Trades associated with construction and housing are subject to boom and bust cycles associated with real estate supply and demand. This is not for the faint of heart. Feast or famine is not an easy way to live.
Yes we have a brother in law who is an electrician in Toronto and boom/bust is real. When the economy is good -- lots of work, overtime and you take it -- when there is a bust...you sit at home waiting for things to pick up.
Demand is such that a machinist, electrician or carpenter will make more than many with bachelor's degrees.
True but if you injure yourself your pretty much up a creek plus the whole no work life balance. Trades are great for some people but they are not all sunshine and roses and the money comes at a cost your health.
1. A majority of college students don’t finish on time — and a large minority never finish at all.
2. Most of the curriculum is neither socially useful nor personally enjoyable.
3. The “hidden benefits” of college are mostly wishful thinking.
4. The more education our society has, the more every worker needs to get a job. (i.e., credential inflation)
5. Thanks to heavy government subsidies and “locked-in syndrome,” our dysfunctional system is built to last.
The last is the biggest problem and makes it unreformable. The professoriat would never stand for shifting more to trade education. It would mean too many of them would be jobless. And unemployable.
The one trade that I've seen that always has work even in a slow cycle is welding.
For the most part trades are like athletes. You have a set amount of time, which may vary by trade, for peak performance and then decline. That's why you don't see to many 65 y/o roofers.
Best be working on moving up into management or something less physically demanding. A guy who can run a crew is often more valuable than a crew run without direction.
It won't help... There will always be a segment of society that looks down their nose at the guy they call to fix their toilets.
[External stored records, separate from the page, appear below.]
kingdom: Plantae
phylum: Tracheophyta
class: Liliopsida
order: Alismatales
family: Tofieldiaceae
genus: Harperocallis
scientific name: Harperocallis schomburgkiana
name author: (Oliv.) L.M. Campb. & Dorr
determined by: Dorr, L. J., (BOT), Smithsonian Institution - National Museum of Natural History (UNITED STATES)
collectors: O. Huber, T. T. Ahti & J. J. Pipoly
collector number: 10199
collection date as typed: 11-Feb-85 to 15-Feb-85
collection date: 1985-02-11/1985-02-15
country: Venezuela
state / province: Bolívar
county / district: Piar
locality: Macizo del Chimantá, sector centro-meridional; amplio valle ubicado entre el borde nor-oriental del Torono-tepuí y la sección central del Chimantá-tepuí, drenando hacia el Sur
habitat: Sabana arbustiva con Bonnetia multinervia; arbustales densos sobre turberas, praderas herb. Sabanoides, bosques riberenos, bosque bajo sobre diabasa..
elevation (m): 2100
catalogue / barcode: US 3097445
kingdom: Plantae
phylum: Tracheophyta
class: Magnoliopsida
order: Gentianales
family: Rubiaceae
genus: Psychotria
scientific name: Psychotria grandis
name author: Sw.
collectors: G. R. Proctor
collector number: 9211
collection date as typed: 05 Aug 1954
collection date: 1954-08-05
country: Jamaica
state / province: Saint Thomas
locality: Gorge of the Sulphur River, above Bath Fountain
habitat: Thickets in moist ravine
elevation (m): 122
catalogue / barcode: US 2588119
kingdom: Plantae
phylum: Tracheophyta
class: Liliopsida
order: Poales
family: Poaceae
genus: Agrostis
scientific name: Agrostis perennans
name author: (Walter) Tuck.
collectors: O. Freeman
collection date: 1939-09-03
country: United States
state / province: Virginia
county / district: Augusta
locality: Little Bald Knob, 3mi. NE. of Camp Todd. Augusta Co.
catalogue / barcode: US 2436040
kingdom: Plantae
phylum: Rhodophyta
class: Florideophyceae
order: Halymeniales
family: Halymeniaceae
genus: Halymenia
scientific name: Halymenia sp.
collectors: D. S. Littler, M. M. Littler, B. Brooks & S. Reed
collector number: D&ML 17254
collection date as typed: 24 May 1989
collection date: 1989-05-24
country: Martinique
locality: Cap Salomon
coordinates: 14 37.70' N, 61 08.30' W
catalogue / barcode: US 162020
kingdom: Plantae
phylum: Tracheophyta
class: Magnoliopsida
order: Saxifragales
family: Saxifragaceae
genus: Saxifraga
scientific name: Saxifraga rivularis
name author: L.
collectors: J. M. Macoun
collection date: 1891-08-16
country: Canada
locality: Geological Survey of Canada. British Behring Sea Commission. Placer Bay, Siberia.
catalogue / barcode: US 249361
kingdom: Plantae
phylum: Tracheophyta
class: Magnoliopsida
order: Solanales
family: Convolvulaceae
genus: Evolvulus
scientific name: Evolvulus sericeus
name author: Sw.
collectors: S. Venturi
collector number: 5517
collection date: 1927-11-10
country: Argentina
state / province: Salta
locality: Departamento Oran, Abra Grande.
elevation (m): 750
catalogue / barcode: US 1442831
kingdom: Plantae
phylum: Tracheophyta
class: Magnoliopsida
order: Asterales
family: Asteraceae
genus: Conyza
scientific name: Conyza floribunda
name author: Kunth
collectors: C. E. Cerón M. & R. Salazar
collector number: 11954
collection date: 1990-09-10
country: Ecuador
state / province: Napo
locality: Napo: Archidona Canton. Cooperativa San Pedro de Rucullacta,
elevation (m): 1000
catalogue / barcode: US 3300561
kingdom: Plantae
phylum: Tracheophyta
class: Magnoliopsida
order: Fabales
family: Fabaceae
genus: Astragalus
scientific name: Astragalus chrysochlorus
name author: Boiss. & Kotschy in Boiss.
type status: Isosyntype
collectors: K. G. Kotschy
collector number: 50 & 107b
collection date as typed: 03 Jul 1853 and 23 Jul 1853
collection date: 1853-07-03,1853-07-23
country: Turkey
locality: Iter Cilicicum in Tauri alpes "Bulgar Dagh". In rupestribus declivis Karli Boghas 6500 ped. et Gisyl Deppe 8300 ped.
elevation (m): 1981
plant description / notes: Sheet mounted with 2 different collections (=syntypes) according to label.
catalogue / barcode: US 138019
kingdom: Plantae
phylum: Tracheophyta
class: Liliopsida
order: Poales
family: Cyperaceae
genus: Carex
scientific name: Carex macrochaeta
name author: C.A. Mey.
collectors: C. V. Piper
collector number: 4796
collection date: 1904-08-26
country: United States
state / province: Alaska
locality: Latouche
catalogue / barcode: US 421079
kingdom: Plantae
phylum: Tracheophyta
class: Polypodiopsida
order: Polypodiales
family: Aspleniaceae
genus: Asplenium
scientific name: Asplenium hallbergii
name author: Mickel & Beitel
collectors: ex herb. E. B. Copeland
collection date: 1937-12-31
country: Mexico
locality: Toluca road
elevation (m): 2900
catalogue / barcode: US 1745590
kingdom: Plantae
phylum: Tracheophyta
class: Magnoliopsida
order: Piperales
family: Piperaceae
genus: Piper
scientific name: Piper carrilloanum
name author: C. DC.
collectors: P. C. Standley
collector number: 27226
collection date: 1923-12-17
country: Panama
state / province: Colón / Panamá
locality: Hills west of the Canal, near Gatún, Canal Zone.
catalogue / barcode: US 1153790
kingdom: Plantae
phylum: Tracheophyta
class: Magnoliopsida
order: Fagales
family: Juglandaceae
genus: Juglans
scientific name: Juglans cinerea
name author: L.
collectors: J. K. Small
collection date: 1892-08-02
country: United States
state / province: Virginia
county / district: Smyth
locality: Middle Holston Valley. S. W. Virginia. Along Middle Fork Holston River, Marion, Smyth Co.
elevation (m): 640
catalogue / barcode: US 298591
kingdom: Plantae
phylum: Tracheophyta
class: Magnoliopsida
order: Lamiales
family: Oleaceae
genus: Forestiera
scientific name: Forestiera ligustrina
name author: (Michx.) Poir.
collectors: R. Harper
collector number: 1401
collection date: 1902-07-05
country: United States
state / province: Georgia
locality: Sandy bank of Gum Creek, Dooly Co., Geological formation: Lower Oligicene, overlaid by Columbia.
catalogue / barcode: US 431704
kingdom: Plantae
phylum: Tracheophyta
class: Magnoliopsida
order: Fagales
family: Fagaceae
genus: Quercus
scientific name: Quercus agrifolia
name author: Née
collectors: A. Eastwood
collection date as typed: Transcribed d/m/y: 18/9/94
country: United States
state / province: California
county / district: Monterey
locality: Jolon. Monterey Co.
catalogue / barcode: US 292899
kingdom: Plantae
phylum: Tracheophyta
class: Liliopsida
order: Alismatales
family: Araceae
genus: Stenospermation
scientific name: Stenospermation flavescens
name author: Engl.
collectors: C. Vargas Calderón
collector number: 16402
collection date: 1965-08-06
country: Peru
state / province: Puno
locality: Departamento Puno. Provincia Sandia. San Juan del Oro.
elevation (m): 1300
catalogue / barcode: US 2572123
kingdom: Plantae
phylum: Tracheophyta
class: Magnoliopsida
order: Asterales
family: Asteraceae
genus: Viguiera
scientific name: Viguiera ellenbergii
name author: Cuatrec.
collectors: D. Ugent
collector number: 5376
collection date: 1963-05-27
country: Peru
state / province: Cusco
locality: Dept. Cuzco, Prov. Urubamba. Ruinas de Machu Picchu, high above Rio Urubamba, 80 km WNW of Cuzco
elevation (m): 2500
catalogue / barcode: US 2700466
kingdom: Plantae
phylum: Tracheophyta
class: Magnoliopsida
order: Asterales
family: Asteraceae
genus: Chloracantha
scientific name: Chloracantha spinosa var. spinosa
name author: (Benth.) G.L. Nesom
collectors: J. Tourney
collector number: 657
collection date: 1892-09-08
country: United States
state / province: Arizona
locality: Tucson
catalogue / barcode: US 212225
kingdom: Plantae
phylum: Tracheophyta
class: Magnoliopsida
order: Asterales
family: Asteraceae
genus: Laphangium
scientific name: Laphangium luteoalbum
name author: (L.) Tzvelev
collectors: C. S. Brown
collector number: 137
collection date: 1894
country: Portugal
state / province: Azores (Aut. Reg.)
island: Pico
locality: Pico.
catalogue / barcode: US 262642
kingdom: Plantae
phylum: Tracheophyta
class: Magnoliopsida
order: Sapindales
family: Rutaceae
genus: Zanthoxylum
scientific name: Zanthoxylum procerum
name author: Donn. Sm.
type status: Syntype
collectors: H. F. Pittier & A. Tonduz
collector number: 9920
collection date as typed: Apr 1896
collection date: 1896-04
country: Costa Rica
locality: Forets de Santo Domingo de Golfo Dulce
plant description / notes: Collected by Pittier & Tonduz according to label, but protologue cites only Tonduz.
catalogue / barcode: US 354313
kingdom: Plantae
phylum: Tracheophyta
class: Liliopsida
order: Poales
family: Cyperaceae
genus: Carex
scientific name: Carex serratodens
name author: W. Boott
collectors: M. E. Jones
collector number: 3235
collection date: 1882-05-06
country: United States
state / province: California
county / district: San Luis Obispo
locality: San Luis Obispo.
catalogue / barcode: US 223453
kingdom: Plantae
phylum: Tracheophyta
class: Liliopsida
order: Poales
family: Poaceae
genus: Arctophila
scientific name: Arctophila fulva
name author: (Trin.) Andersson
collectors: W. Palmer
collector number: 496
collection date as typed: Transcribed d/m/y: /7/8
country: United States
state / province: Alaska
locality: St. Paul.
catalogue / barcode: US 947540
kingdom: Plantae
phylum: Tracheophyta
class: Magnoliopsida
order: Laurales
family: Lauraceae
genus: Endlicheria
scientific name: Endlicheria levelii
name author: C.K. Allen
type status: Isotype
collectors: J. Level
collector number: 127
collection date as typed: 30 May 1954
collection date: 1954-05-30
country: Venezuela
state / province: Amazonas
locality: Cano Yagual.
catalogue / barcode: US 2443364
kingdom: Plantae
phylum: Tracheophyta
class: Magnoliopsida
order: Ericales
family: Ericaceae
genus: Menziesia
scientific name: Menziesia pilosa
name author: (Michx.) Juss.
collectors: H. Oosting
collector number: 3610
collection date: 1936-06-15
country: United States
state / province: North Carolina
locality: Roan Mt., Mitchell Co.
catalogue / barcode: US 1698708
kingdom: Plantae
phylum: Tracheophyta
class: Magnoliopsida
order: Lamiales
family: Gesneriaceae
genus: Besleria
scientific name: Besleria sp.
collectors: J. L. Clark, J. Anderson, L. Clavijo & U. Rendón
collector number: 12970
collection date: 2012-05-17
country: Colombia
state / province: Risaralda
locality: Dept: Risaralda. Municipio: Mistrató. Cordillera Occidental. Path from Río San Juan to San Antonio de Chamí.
At the same time lamenting their MBA in basket weaving won't help them get a job ....
Yeah us poor MBA graduates going on to work at Fortune 500 companies with fresh hires making six figure salaries with massive bonuses. I make more $ than any employed trade worker.
And lets not even go into the army of MD, CPAs, PEs, JDs, etc that all earn more than tradesmen. However, if you are sub 120 IQ I wouldn't recommend going for a professional track, it's not going to work. If you have 90 IQ and low aptitude being a tradesman and unclogging toilets all day is definitely the way to go.
Yeah us poor MBA graduates going on to work at Fortune 500 companies with fresh hires making six figure salaries with massive bonuses. I make more $ than any employed trade worker.
And lets not even go into the army of MD, CPAs, PEs, JDs, etc that all earn more than tradesmen. However, if you are sub 120 IQ I wouldn't recommend going for a professional track, it's not going to work. If you have 90 IQ and low aptitude being a tradesman and unclogging toilets all day is definitely the way to go.
Pretty harsh and in some cases trades can make quite a bit more money than fresh college grads. Now the downside is you have to work alot way more than 40 hours a week and if your body fails you your done in that line of work.